=== To do ===
Copy out each of the entries below line for line, without any change, and leave out the pictures.

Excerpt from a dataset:
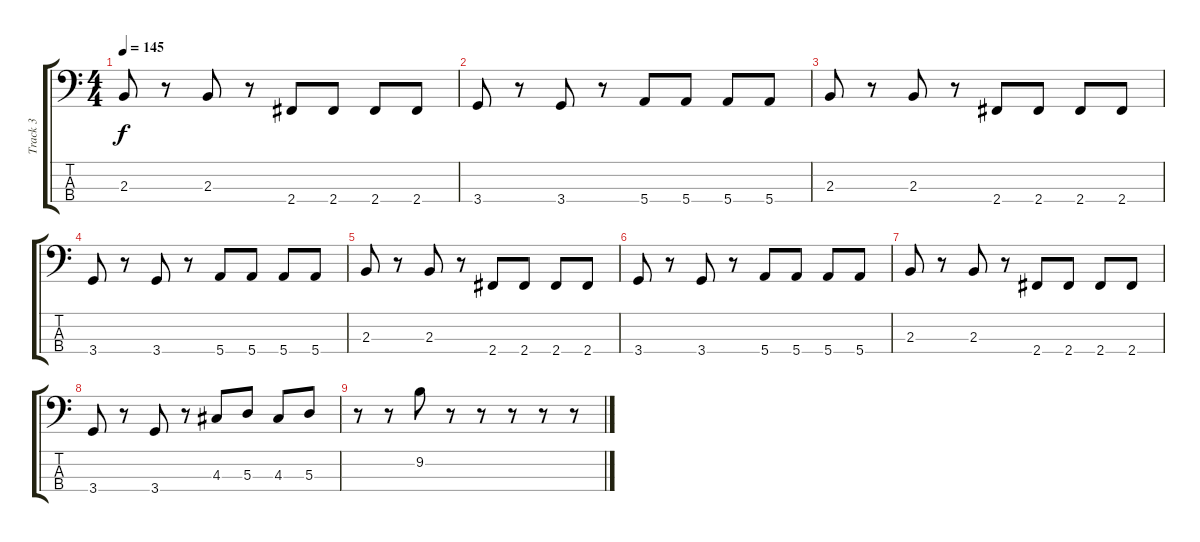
\track ("Track 3" "Track 3") {instrument acousticbass}
\staff {score tabs}
\tuning (G2 D2 A1 E1) {hide}
\ts (4 4)
\tempo 145
\clef f4
\ks c
2.3.8{dy f} r.8 2.3.8 r.8 2.4.8 2.4.8 2.4.8 2.4.8 |
3.4.8 r.8 3.4.8 r.8 5.4.8 5.4.8 5.4.8 5.4.8 |
2.3.8 r.8 2.3.8 r.8 2.4.8 2.4.8 2.4.8 2.4.8 |
3.4.8 r.8 3.4.8 r.8 5.4.8 5.4.8 5.4.8 5.4.8 |
2.3.8 r.8 2.3.8 r.8 2.4.8 2.4.8 2.4.8 2.4.8 |
3.4.8 r.8 3.4.8 r.8 5.4.8 5.4.8 5.4.8 5.4.8 |
2.3.8 r.8 2.3.8 r.8 2.4.8 2.4.8 2.4.8 2.4.8 |
3.4.8 r.8 3.4.8 r.8 4.3.8 5.3.8 4.3.8 5.3.8 |
r.8 r.8 9.2.8 r.8 r.8 r.8 r.8 r.8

=== Complete output ===
\track ("Track 3" "Track 3") {instrument acousticbass}
\staff {score tabs}
\tuning (G2 D2 A1 E1) {hide}
\ts (4 4)
\tempo 145
\clef f4
\ks c
2.3.8{dy f} r.8 2.3.8 r.8 2.4.8 2.4.8 2.4.8 2.4.8 |
3.4.8 r.8 3.4.8 r.8 5.4.8 5.4.8 5.4.8 5.4.8 |
2.3.8 r.8 2.3.8 r.8 2.4.8 2.4.8 2.4.8 2.4.8 |
3.4.8 r.8 3.4.8 r.8 5.4.8 5.4.8 5.4.8 5.4.8 |
2.3.8 r.8 2.3.8 r.8 2.4.8 2.4.8 2.4.8 2.4.8 |
3.4.8 r.8 3.4.8 r.8 5.4.8 5.4.8 5.4.8 5.4.8 |
2.3.8 r.8 2.3.8 r.8 2.4.8 2.4.8 2.4.8 2.4.8 |
3.4.8 r.8 3.4.8 r.8 4.3.8 5.3.8 4.3.8 5.3.8 |
r.8 r.8 9.2.8 r.8 r.8 r.8 r.8 r.8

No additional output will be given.